TAREA A:
Responde a estas preguntas sobre el texto acerca de los partidos políticos:
(i) ¿Qué regímenes, según el texto, no cuentan contra la afirmación de que no existe democracia sin partidos?
(ii) ¿Qué es, según el texto, cualquier crítica radicalizada a los partidos en general?
(iii) ¿De qué depende la burocratización de los partidos?
TAREA B:
Prosigue el texto sobre los partidos políticos a partir de su última frase.

FRAGMENTO DEL TEXTO:
::::::::::

Tras este comienzo pensará el lector que me sumo al coro de tenores huecos que embisten contra los partidos. Pues no. Que una cosa es criticarlos con argumentos y otra imaginar su cierre y muerte por inanición. Por eso partiré de dos principios que, creo, deberían ser los esenciales: 1) No existe democracia sin partidos políticos: ningún caso histórico puede aportarse contra esta afirmación. Obviamente los regímenes de partido único no cuentan. De lo que se deduce que cualquier crítica radicalizada a los partidos, en general, es una defensa del autoritarismo y nunca de la democracia. 2) Los partidos dignos de defensa democrática, apoyo público y, en definitiva, respeto ciudadano, son los que cumplen unas funciones relevantes y no las cáscaras vacías en las que resuenan los ecos del puro voluntarismo, el aplauso al líder, el intercambio de favores o el reparto de prebendas. Unido a esto está la burocratización de los partidos que no depende de formas particulares de actuación, sino del equilibrio entre el tiempo y los recursos dedicados a los intereses internos y al menudeo de chascarrillos y el destinado a la elaboración y propuesta pública de alternativas.

::::::::::

ÍTEMS PROPORCIONADOS:
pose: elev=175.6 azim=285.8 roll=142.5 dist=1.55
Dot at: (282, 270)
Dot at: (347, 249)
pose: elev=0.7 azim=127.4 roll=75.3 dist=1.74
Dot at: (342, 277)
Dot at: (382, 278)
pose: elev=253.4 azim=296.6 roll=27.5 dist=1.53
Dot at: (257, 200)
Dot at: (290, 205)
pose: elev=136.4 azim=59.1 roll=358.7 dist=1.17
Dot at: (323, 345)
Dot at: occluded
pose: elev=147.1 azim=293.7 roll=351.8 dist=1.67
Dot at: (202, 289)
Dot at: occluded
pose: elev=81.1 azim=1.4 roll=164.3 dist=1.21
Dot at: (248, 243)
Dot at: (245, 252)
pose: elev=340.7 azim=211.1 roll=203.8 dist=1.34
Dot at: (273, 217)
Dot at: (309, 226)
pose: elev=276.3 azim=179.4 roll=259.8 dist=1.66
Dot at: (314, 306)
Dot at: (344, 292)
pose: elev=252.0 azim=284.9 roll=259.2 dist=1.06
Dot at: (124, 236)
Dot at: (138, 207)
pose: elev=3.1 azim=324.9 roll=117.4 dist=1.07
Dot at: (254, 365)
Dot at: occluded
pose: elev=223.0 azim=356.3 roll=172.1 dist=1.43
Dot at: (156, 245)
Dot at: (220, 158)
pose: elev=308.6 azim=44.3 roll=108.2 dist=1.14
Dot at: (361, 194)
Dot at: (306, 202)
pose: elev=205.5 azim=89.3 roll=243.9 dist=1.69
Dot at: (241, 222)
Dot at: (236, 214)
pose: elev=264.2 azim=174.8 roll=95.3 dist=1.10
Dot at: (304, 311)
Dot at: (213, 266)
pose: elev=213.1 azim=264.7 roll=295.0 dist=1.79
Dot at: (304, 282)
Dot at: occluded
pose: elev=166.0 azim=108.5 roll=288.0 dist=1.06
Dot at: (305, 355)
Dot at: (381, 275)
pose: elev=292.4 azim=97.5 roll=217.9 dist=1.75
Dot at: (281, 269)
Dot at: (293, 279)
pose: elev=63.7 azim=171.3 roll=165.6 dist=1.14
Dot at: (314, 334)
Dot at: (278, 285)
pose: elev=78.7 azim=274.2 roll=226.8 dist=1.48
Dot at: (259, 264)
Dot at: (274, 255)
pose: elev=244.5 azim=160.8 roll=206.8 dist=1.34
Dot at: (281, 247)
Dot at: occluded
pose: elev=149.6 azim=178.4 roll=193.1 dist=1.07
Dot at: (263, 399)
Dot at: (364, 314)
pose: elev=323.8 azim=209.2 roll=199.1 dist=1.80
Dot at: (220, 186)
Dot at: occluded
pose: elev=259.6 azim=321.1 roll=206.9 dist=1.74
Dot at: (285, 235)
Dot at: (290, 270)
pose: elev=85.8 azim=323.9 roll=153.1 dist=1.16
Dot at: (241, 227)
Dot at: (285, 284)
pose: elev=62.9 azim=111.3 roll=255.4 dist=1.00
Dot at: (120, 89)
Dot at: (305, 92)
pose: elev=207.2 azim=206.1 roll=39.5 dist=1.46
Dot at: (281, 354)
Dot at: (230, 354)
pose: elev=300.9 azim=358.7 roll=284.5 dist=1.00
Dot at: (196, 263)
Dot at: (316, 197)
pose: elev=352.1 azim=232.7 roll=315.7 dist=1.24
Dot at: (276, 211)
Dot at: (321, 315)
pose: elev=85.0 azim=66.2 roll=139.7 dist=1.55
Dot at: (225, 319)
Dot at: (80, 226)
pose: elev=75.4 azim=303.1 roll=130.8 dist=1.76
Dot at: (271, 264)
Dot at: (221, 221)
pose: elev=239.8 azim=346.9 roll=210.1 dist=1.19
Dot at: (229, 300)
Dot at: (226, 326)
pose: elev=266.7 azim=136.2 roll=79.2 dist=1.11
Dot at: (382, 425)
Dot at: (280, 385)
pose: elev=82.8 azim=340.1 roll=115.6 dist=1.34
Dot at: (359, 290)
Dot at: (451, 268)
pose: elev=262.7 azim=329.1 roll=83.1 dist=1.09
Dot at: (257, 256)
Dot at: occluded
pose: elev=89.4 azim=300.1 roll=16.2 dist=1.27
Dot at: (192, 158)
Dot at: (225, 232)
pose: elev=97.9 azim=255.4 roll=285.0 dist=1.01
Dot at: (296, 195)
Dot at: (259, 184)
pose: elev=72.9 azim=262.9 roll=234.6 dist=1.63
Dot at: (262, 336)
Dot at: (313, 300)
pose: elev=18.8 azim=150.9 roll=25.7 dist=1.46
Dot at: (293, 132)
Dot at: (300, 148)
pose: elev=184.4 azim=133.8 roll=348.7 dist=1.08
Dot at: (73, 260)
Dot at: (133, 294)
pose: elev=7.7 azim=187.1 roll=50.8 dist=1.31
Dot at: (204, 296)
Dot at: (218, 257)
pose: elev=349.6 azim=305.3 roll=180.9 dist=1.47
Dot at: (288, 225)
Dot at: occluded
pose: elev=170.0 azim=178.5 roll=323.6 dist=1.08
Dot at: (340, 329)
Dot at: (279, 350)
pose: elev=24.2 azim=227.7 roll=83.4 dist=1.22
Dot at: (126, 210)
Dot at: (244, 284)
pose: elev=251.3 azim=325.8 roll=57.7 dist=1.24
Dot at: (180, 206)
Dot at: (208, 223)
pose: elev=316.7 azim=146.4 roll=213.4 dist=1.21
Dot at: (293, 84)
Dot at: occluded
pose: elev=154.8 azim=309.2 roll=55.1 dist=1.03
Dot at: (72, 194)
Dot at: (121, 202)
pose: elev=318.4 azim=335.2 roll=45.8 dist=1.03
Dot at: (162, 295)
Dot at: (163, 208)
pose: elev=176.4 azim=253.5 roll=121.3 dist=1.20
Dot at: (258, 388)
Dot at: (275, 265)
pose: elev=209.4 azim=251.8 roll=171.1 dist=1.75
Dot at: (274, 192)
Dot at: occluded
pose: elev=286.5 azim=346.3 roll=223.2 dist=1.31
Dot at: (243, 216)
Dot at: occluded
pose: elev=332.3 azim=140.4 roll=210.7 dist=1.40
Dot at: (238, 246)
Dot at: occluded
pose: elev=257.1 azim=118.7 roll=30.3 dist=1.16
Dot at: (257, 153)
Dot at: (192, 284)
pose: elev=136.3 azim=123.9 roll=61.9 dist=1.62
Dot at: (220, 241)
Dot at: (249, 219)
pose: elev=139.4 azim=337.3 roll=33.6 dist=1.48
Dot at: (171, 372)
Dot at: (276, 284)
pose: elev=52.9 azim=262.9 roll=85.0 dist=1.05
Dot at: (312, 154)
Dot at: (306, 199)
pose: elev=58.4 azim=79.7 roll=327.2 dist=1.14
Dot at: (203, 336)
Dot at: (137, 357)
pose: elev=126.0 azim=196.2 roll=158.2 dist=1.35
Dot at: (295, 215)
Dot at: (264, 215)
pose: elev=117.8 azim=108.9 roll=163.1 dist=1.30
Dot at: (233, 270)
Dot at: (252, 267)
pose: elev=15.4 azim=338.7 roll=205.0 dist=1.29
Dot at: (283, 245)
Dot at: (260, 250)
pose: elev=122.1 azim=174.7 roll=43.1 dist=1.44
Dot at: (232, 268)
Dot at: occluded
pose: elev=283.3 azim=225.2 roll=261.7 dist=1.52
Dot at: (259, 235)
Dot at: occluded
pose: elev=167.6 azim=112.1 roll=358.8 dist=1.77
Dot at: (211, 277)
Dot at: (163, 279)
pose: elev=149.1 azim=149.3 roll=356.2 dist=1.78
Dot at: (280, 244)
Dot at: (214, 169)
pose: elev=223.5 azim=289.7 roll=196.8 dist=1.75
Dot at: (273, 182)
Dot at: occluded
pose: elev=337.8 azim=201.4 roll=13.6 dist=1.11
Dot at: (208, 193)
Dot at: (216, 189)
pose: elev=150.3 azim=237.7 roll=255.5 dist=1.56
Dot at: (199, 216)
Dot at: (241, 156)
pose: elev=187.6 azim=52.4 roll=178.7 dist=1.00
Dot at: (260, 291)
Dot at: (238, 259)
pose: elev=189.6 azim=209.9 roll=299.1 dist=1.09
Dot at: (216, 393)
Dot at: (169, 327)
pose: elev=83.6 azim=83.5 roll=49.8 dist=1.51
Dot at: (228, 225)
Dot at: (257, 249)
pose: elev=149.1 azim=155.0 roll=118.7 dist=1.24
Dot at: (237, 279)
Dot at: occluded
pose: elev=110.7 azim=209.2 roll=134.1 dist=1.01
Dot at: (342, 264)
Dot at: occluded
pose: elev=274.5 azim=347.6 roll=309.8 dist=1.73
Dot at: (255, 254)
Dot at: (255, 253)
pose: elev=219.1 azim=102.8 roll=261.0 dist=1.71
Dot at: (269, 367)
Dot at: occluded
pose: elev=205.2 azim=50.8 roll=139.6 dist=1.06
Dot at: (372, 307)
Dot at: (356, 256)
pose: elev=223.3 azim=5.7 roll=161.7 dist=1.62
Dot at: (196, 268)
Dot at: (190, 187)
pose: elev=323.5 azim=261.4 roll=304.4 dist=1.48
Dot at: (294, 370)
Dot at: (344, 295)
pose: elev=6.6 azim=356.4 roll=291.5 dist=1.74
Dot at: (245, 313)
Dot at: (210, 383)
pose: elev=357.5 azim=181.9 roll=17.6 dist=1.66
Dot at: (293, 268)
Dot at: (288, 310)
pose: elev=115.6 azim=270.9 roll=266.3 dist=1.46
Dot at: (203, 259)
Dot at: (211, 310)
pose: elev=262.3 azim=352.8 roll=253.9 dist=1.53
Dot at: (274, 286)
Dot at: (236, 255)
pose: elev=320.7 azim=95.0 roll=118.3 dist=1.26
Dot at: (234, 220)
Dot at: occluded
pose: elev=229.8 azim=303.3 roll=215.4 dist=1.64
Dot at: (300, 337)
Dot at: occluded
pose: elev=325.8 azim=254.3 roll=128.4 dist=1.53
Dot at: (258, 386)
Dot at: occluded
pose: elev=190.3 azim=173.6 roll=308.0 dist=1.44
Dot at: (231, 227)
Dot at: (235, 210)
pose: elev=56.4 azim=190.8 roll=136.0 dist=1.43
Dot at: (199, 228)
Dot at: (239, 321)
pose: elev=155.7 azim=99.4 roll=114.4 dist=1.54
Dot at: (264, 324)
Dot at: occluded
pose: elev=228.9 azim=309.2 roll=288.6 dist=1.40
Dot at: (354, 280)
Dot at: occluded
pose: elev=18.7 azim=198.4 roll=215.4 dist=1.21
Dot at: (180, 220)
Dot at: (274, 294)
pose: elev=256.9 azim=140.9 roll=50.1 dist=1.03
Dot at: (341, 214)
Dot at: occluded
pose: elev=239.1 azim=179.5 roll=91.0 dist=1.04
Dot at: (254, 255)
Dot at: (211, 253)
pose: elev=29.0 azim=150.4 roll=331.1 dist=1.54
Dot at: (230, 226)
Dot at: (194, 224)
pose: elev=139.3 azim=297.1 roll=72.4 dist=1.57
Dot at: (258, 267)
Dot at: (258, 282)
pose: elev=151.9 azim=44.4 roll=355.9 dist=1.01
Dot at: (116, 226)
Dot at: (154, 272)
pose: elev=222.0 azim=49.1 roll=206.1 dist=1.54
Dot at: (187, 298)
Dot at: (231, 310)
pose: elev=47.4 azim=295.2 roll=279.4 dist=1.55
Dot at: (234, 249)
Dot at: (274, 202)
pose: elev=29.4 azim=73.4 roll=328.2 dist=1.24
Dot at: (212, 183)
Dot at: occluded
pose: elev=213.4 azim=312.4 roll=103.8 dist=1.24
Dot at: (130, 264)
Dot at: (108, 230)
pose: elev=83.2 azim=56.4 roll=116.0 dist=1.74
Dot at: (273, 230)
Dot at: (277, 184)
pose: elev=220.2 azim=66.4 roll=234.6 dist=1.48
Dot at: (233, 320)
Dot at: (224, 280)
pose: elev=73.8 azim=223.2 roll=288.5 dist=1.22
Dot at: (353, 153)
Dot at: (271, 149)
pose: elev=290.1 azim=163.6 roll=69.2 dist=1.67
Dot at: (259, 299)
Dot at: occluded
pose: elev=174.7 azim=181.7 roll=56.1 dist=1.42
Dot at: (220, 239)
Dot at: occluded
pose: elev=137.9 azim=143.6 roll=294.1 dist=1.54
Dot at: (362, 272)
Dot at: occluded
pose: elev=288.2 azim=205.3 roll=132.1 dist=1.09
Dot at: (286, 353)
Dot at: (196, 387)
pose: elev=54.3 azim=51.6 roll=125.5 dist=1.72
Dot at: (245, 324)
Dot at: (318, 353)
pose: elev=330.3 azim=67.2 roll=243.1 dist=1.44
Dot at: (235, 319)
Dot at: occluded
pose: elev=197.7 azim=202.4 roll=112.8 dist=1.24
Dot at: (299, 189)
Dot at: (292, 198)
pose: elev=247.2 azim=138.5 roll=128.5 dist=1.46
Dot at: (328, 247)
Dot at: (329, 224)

::::::::::

TU RESPUESTA A:
(i) Los regímenes de partido único.
(ii) Una defensa del autoritarismo y nunca de la democracia.
(iii) Del equilibrio entre el tiempo y los recursos dedicados a los intereses internos y al menudeo de chascarrillos y los destinados a la elaboración y propuesta pública de alternativas.

TU RESPUESTA B:
¿Pero cuáles son esas funciones? Durante décadas hubo un cierto debate ideológico: para la izquierda los partidos eran “intelectuales orgánicos”, piezas de combate y transformación, mientras que para buena parte de la derecha deberían limitarse a seleccionar los cargos inevitables en la democracia, como en sus orígenes, por ejemplo los partidos de la España de la Restauración: clubs de amigos, organizadores de redes de caciques y nepotismo –algo de esto se está recuperando con algunos sistemas de Primarias, en los que no hay espacio para el debate de ideas ni la dación de cuentas-. Hoy habría un consenso generalizado en que los partidos deben cumplir cuatro funciones esenciales: 1) Vertebrar y expresar el pluralismo intrínseco a las sociedades avanzadas. 2) Servir de mediadores entre la sociedad y las instituciones políticas, integrando la diversidad de demandas y tensiones. 3) Formar cuadros capaces entender estructuralmente dichas sociedades. 4) Poner rostros y nombres a quienes adoptan decisiones, esto es: ser el primer escalón de la responsabilidad política.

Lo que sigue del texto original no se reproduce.